— Your objective —
Find how many lines of the following entries contain "Cloudy". Reply with the number alone.

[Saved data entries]
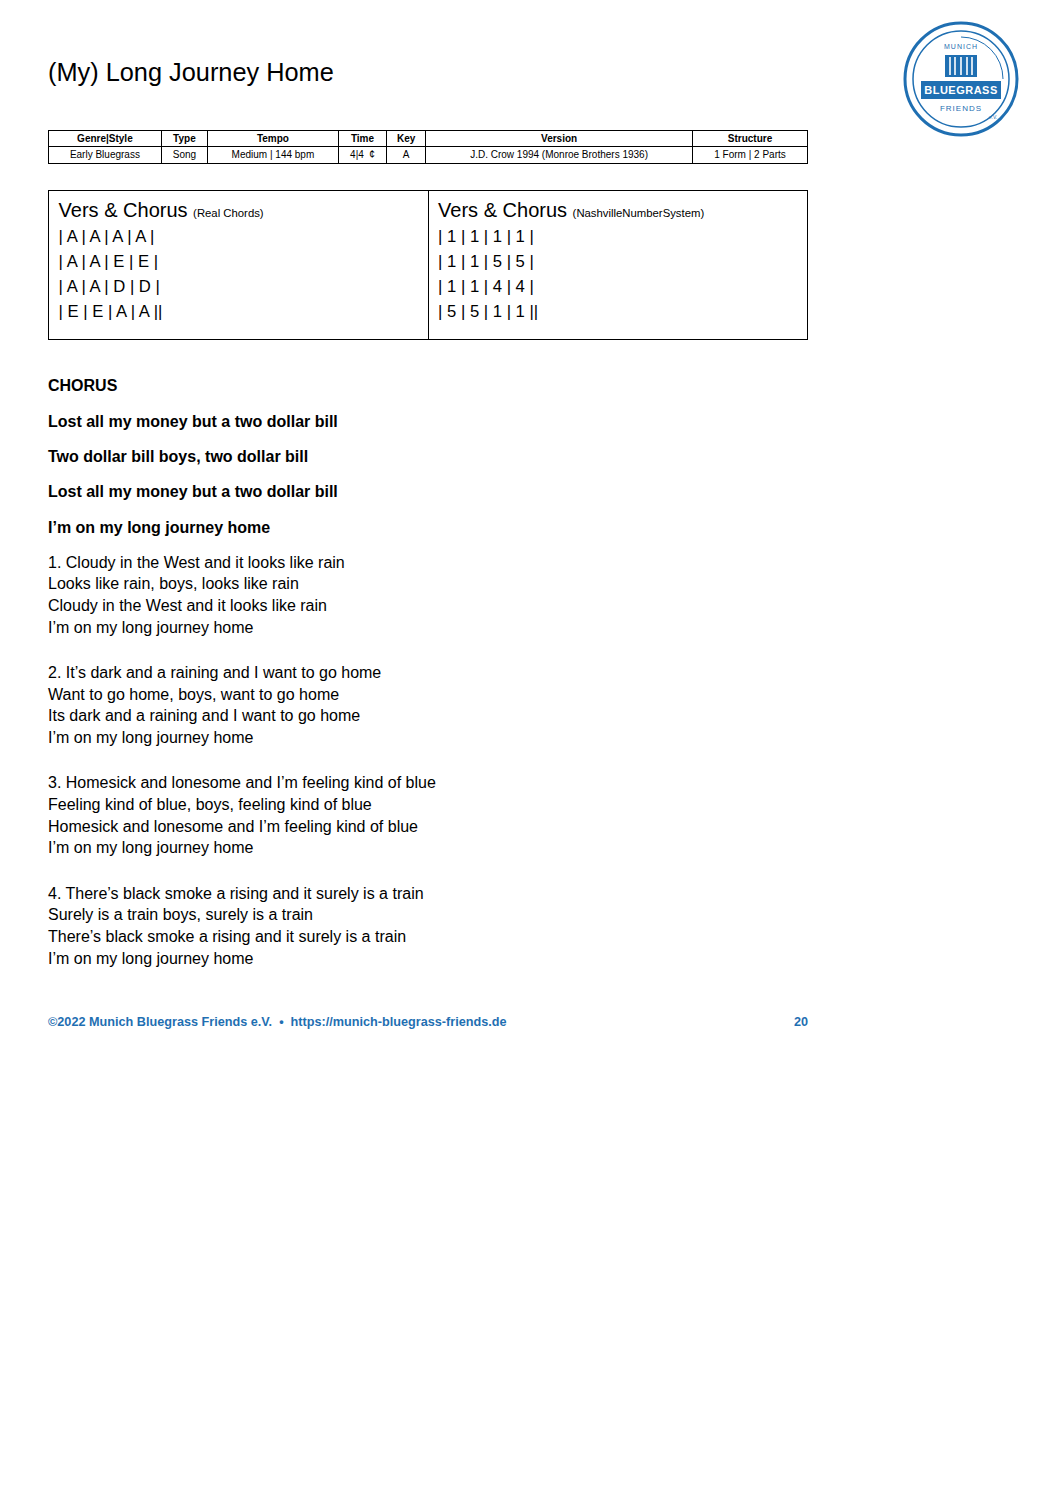MUNICH BLUEGRASS FRIENDS e.V.
(My) Long Journey Home
| Genre/Style | Type | Tempo | Time | Key | Version | Structure |
| --- | --- | --- | --- | --- | --- | --- |
| Early Bluegrass | Song | Medium / 144 bpm | 4/4 ¢ | A | J.D. Crow 1994 (Monroe Brothers 1936) | 1 Form / 2 Parts |
| Vers & Chorus (Real Chords) / A / A / A / A / / A / A / E / E / / A / A / D / D / / E / E / A / A // | Vers & Chorus (NashvilleNumberSystem) / 1 / 1 / 1 / 1 / / 1 / 1 / 5 / 5 / / 1 / 1 / 4 / 4 / / 5 / 5 / 1 / 1 // |
CHORUS
Lost all my money but a two dollar bill
Two dollar bill boys, two dollar bill
Lost all my money but a two dollar bill
I’m on my long journey home
1. Cloudy in the West and it looks like rain
Looks like rain, boys, looks like rain
Cloudy in the West and it looks like rain
I’m on my long journey home
2. It’s dark and a raining and I want to go home
Want to go home, boys, want to go home
Its dark and a raining and I want to go home
I’m on my long journey home
3. Homesick and lonesome and I’m feeling kind of blue
Feeling kind of blue, boys, feeling kind of blue
Homesick and lonesome and I’m feeling kind of blue
I’m on my long journey home
4. There’s black smoke a rising and it surely is a train
Surely is a train boys, surely is a train
There’s black smoke a rising and it surely is a train
I’m on my long journey home
©2022 Munich Bluegrass Friends e.V. • https://munich-bluegrass-friends.de 20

— Written response —
2